McLeod v. Building & Loan Assn. of Jackson, 168 Miss. 457, 151 So. 151 (1933), held that parol evidence was not admissible to show that the grantees did not intend to assume the grantor's debt secured by trust deed, where grantees' assumption of the indebtedness was evidenced by a written instrument. It was said also that the mortgagee in a suit for a deficiency judgment could recover against both the original mortgagor and his grantee who assumed the debt. To the same effect is Gilliam v. McLemore, 141 Miss. 253, 106 So. 99 (1925).

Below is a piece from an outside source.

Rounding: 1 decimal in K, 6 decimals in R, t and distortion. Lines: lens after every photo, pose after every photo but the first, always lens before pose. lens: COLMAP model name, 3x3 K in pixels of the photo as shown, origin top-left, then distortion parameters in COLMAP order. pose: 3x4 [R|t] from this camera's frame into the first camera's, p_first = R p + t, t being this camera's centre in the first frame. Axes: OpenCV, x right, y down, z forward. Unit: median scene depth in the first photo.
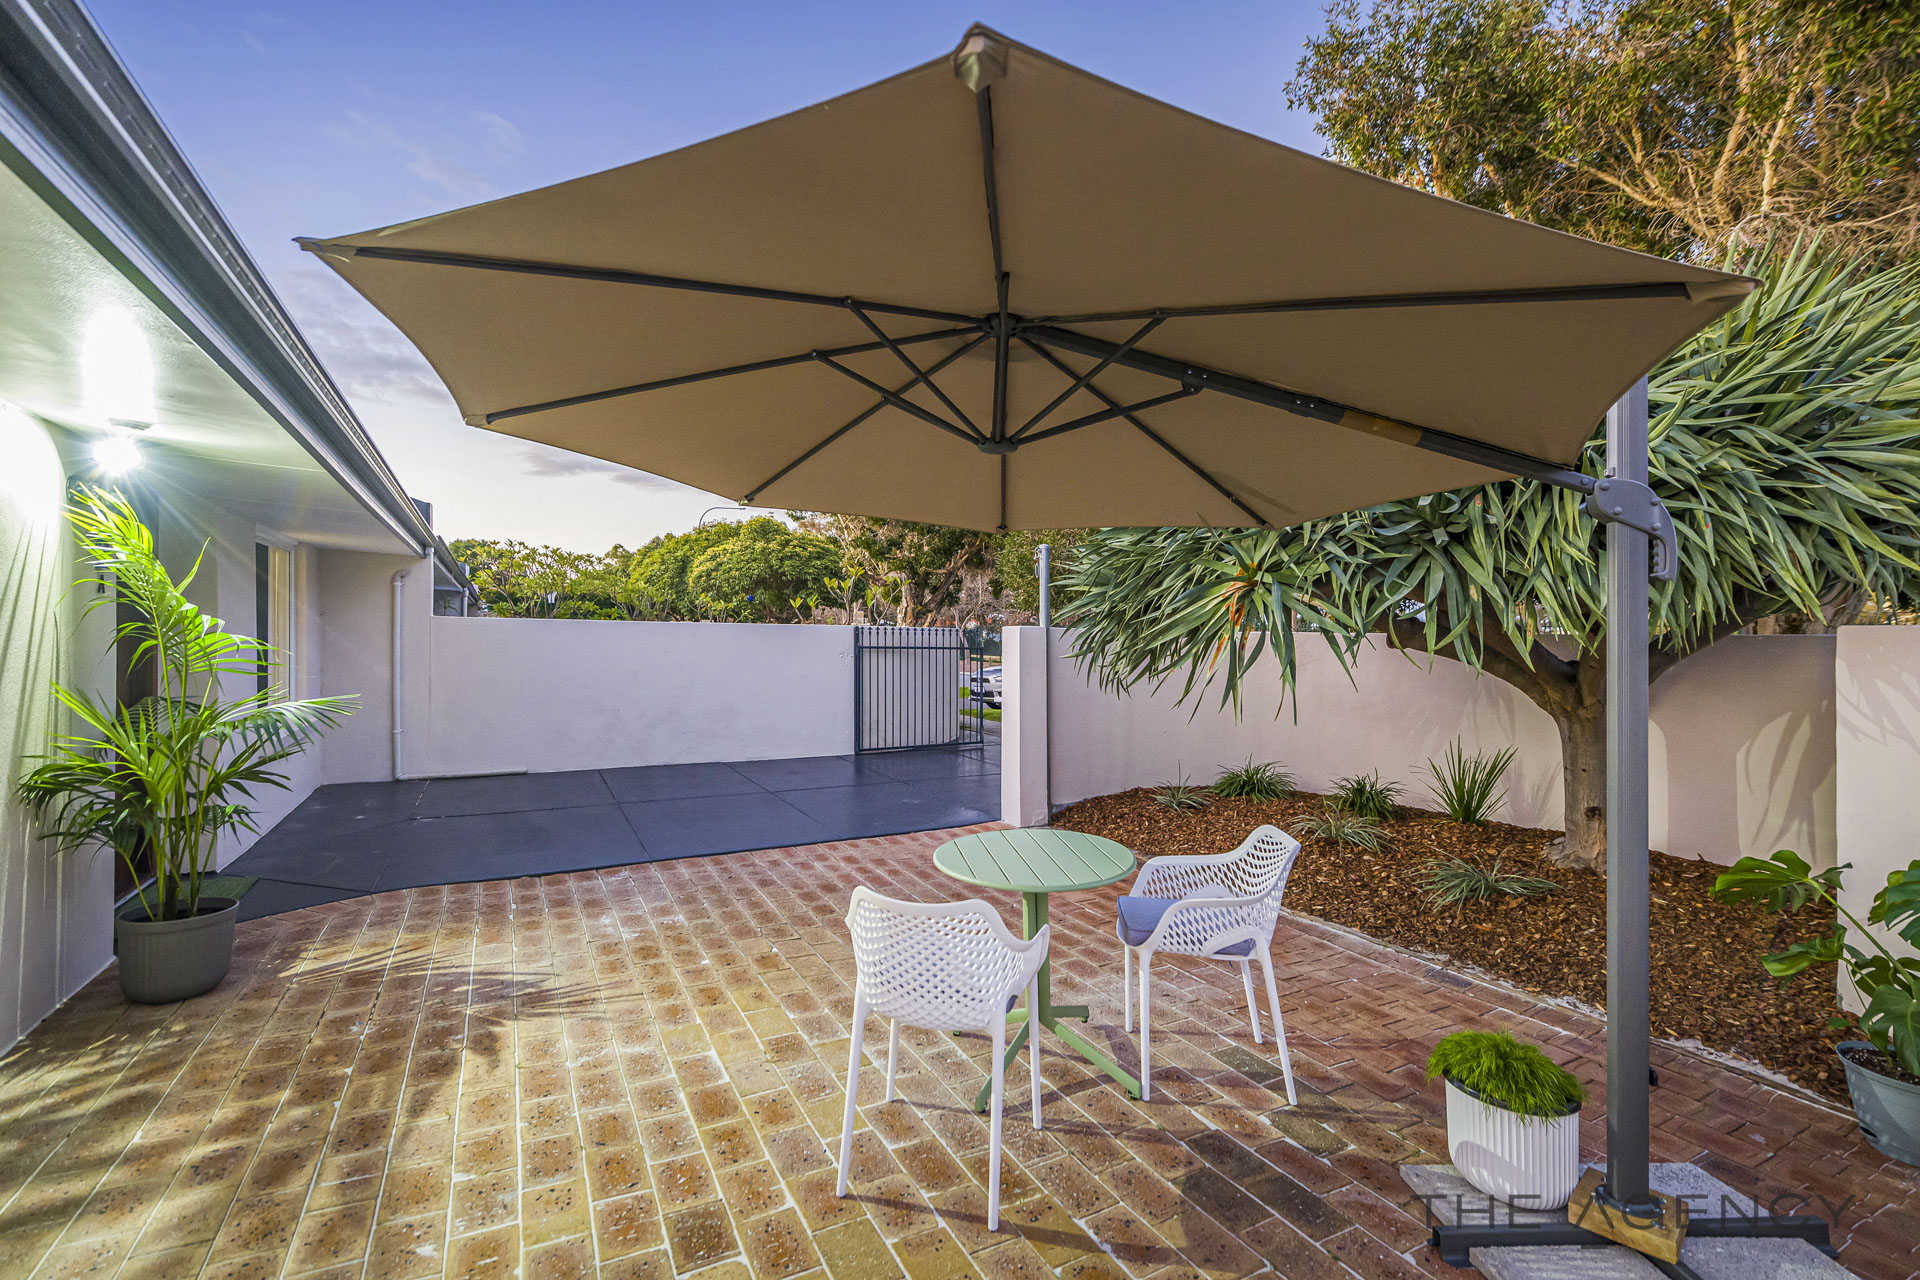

(Hn 7) An agreement by the grantee of mortgaged premises to assume and pay the mortgage debt inures to the benefit of the holder of the mortgage. Hence a grantee who has thus assumed it incurs a personal liability to the mortgagee. 59 C.J.S., Mortgages, sec. 418, 416. (Hn 8) And since there was no agreement by Choctaw to accept the grantee in place of the Hemphills as a debtor, the assumption of the mortgage by Smith did not deprive the mortgagee of any rights it possessed against the mortgagors, or relieve the latter from liability for the debt. 59 C.J.S., Mortgages, sec. 415.

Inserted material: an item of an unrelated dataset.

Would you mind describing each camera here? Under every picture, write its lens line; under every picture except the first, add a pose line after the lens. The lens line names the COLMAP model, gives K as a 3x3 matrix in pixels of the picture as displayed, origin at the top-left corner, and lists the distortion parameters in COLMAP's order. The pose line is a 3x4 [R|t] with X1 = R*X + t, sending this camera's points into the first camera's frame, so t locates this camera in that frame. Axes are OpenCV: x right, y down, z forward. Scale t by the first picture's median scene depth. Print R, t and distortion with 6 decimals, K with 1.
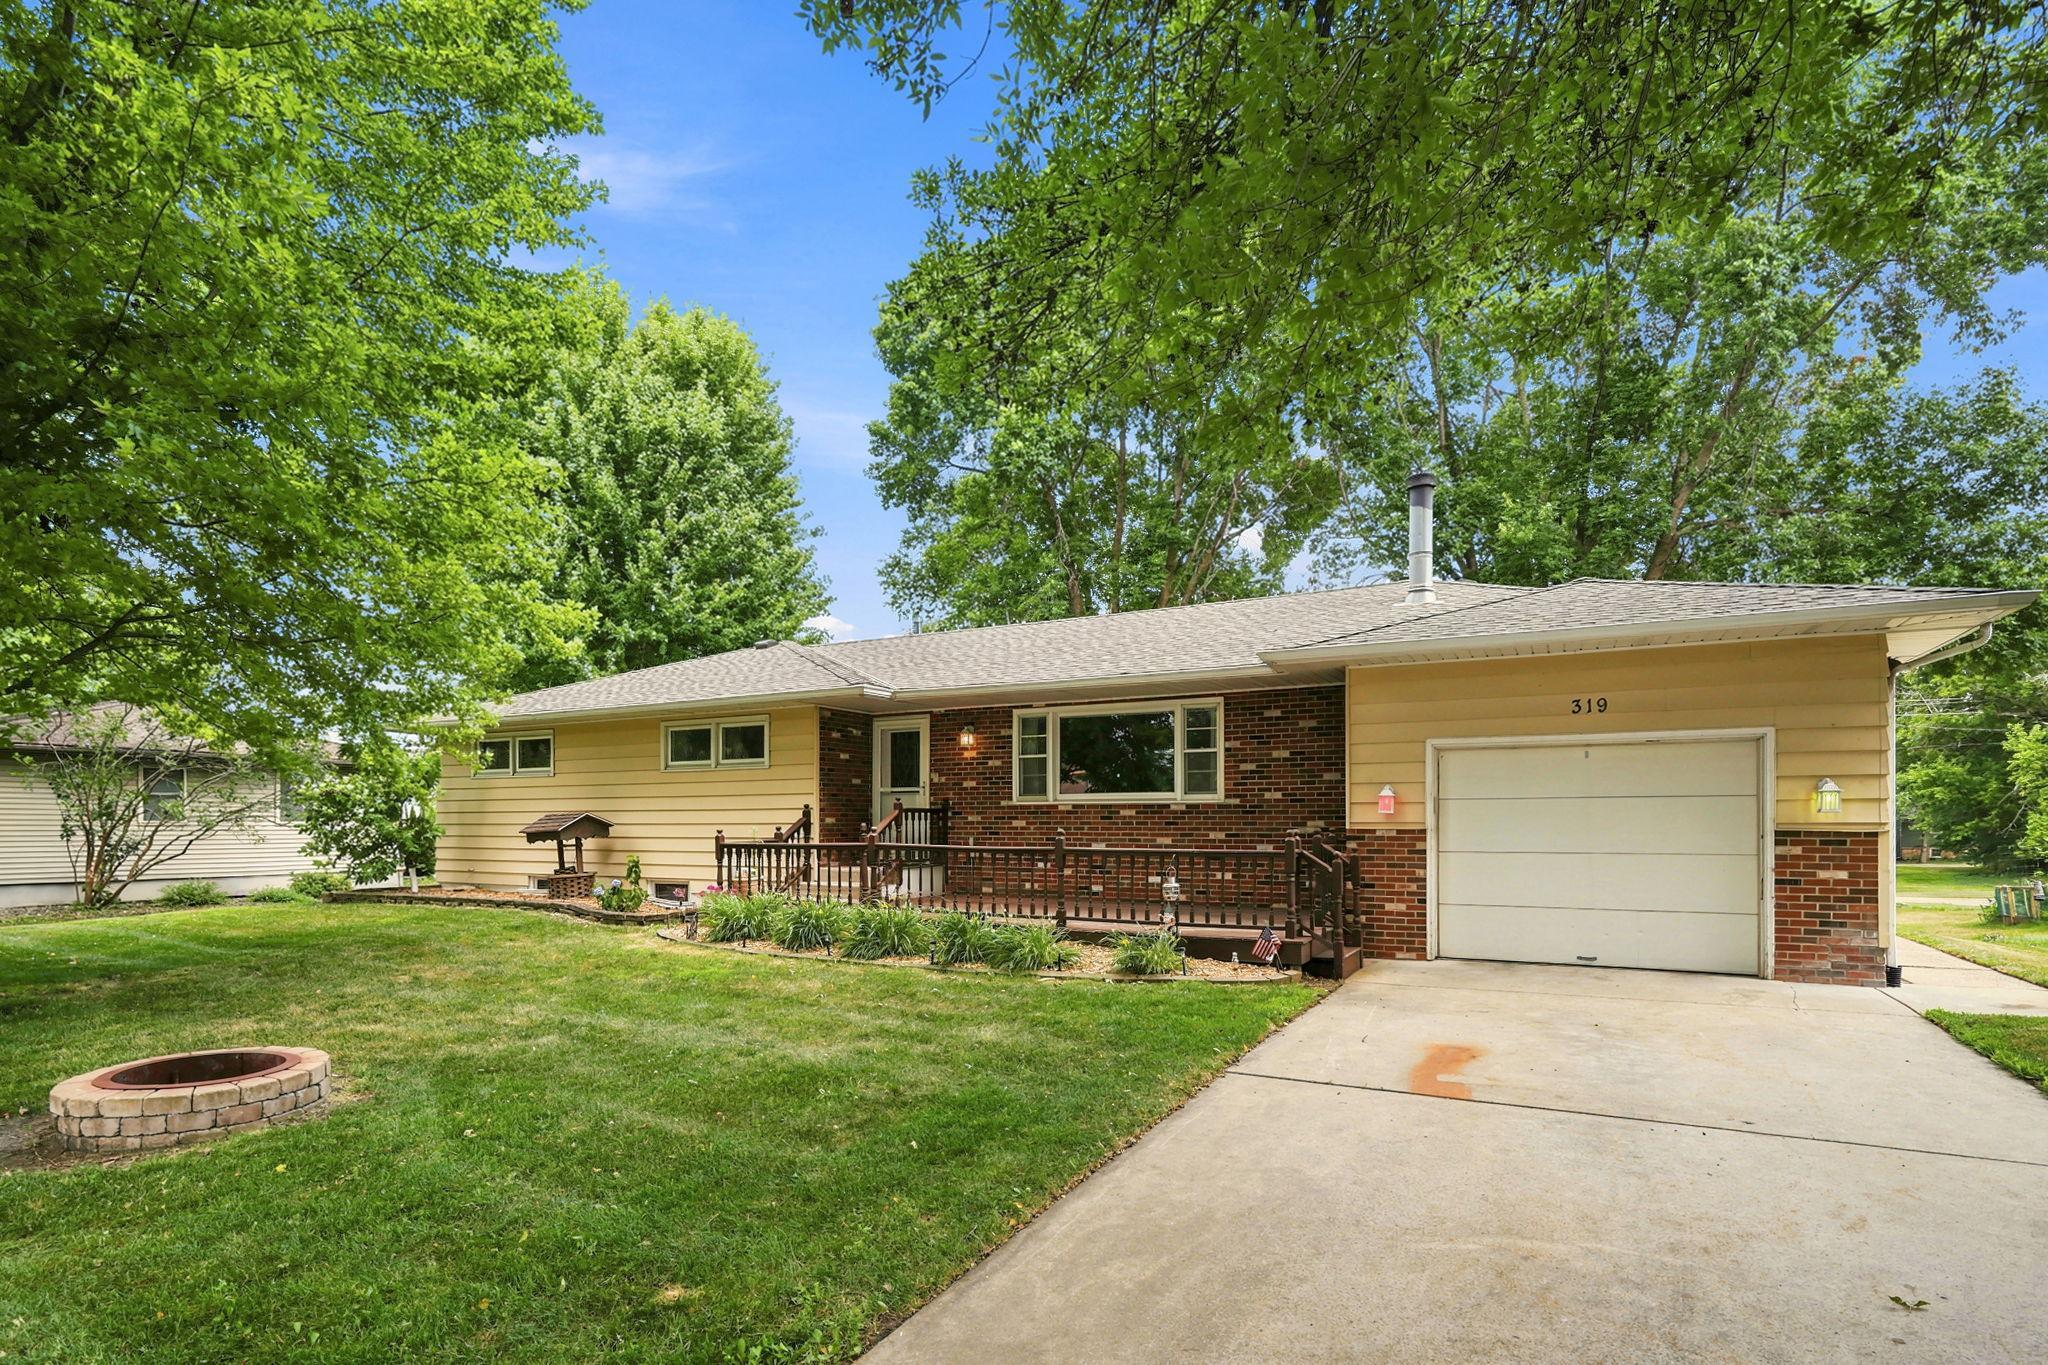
lens RADIAL K [[1003.1, 0, 981.8], [0, 1003.1, 807.6], [0, 0, 1]] dist [-0.052920, -0.000210]
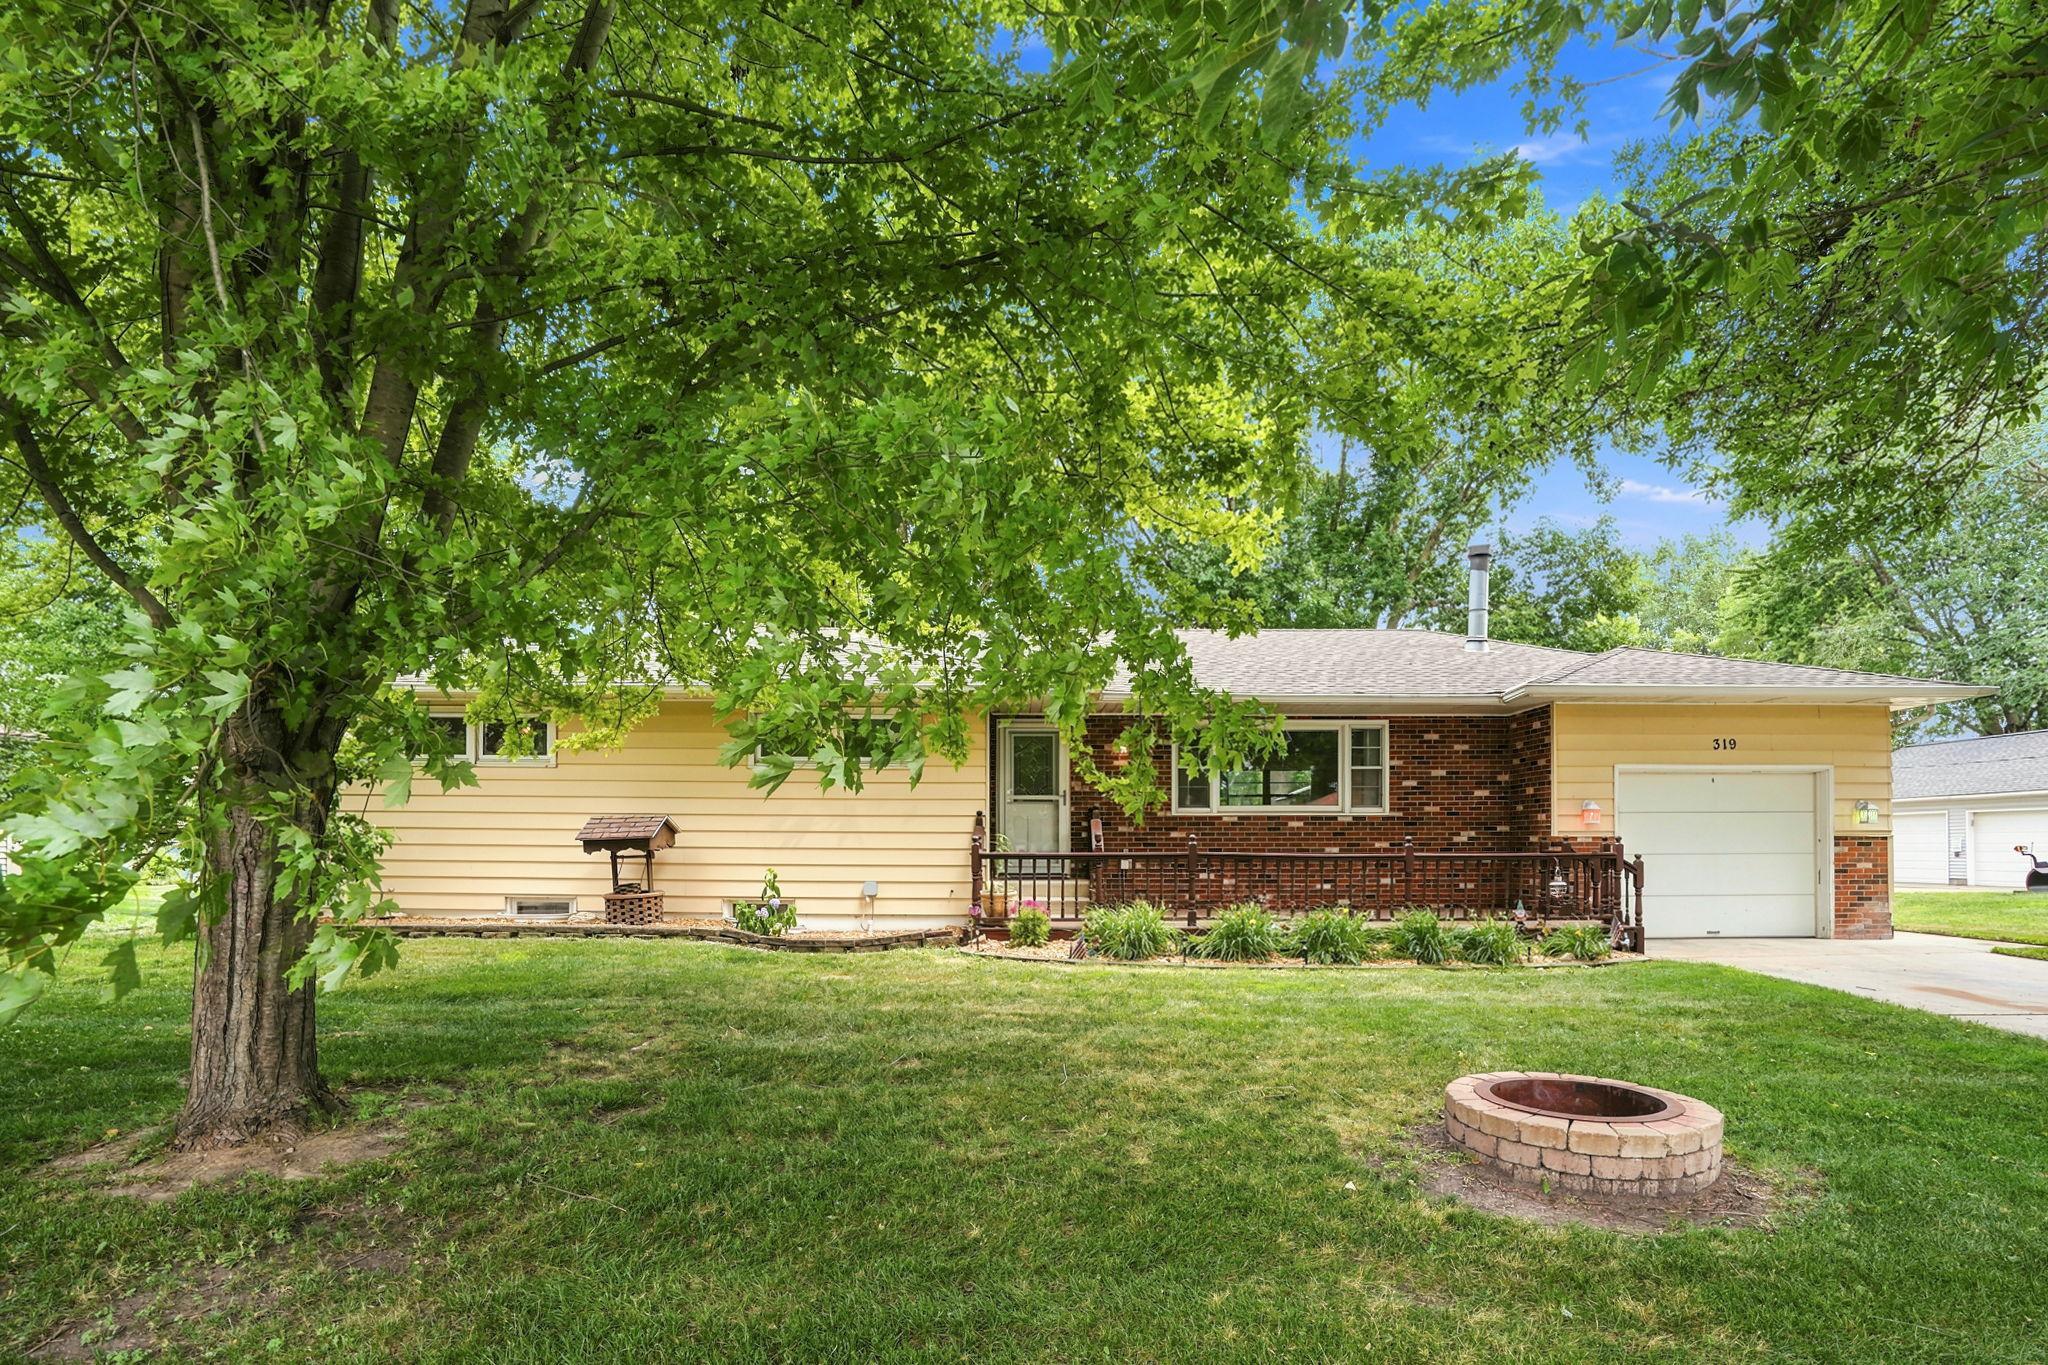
lens RADIAL K [[1003.1, 0, 981.8], [0, 1003.1, 807.6], [0, 0, 1]] dist [-0.052920, -0.000210]
pose [[0.867679, 0.025422, 0.496474, -0.713422], [-0.007640, 0.999256, -0.037814, 0.032691], [-0.497065, 0.029017, 0.867228, 0.273162]]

(Hn 9) Moreover, a grantee, such as Smith, is not relieved of liability by conveying the property to a third person, whether in conveying he exacts, or neglects to exact (as here) a promise of assumption from his grantee. 37 Am. Jur., Mortgages, sec. 1005. There is no merit in other subsidiary issues raised by appellants.

Affirmed.

McGehee, C.J., and Arrington, McElroy and Rodgers, JJ., concur.